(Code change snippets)
'''

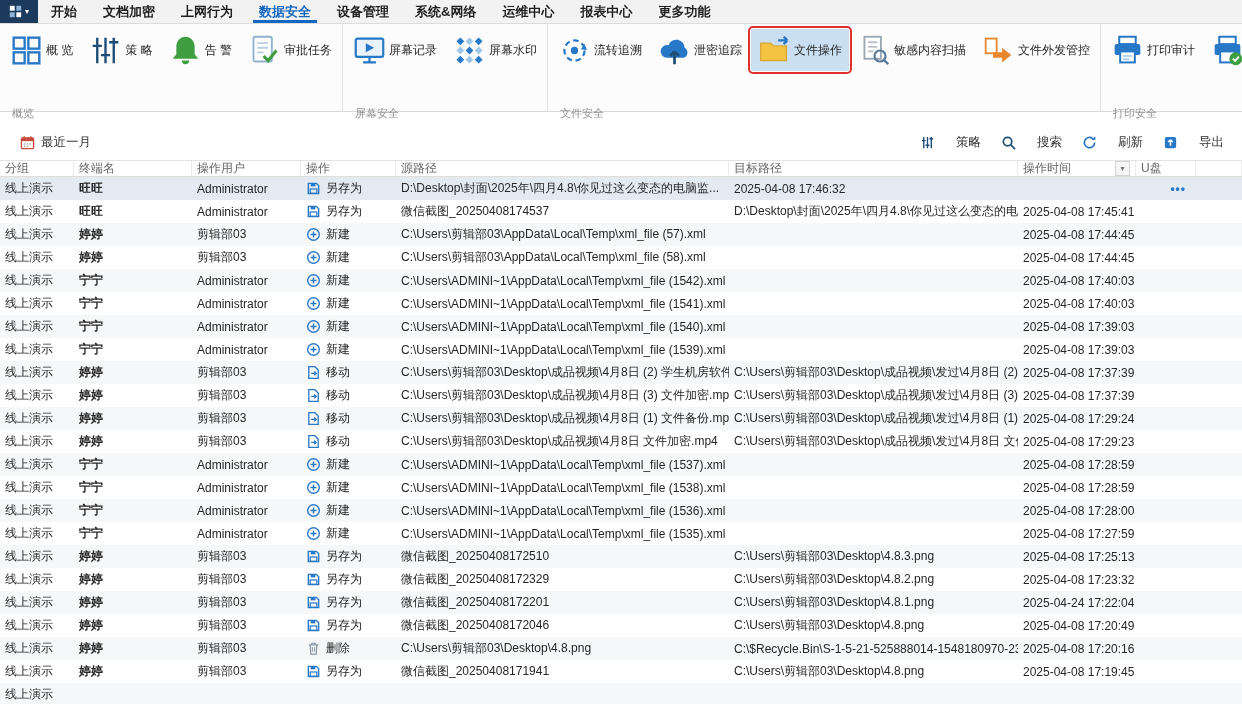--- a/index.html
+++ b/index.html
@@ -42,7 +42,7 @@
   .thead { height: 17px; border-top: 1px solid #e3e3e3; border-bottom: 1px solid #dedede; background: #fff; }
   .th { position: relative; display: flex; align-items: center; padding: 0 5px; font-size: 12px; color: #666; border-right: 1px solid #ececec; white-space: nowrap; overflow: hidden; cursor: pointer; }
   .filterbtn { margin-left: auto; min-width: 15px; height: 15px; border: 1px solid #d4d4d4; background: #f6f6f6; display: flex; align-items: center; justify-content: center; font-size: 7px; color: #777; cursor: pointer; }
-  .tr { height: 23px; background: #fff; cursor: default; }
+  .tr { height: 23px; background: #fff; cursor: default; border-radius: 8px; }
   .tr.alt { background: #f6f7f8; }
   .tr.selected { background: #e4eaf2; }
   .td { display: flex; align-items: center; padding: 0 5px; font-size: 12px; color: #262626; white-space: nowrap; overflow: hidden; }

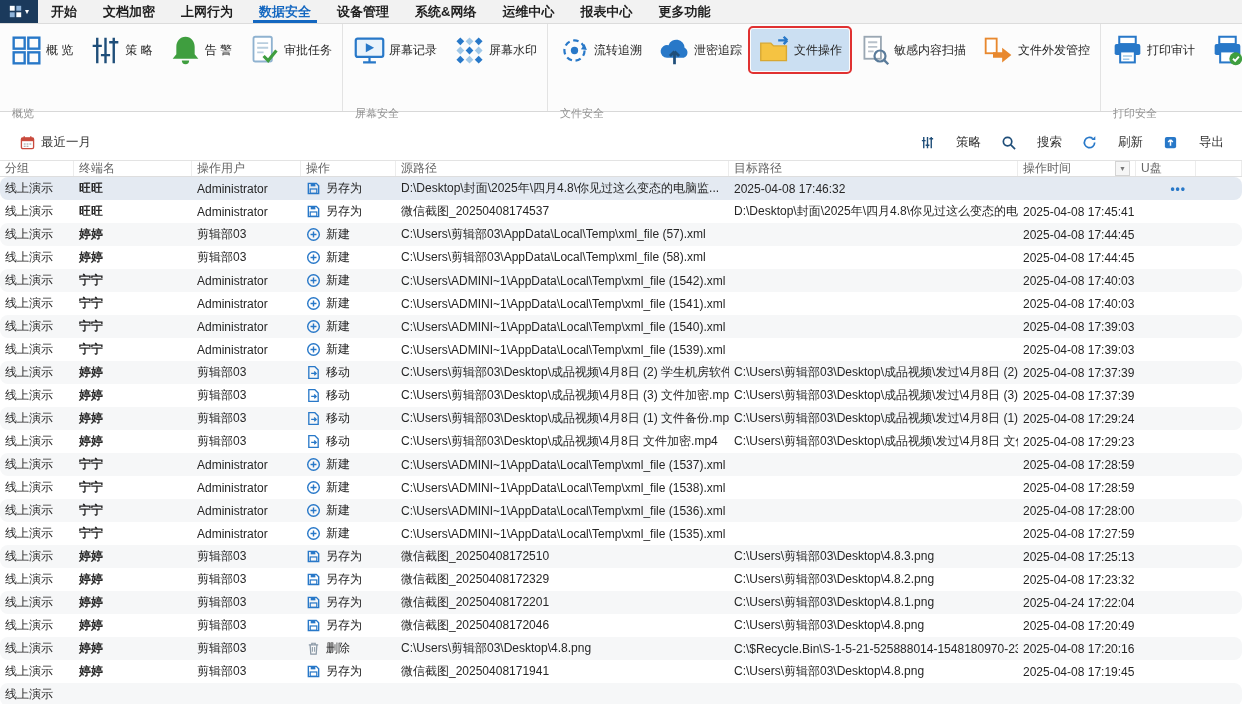--- a/index.html
+++ b/index.html
@@ -383,6 +383,7 @@
             </span>
             <span>另存为</span>
           </div>
+          <div class="td">抖音封面.png</div>
           <div class="td">D:\Desktop\封面\2025年\四月4.8\你见过这么变态的电脑监...</div>
           <div class="td">2025-04-08 17:46:32</div>
           <div class="td"></div>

'''

Which lines of the data include the string "space"? Copy each of them.

   .th { position: relative; display: flex; align-items: center; padding: 0 5px; font-size: 12px; color: #666; border-right: 1px solid #ececec; white-space: nowrap; overflow: hidden; cursor: pointer; }
   .td { display: flex; align-items: center; padding: 0 5px; font-size: 12px; color: #262626; white-space: nowrap; overflow: hidden; }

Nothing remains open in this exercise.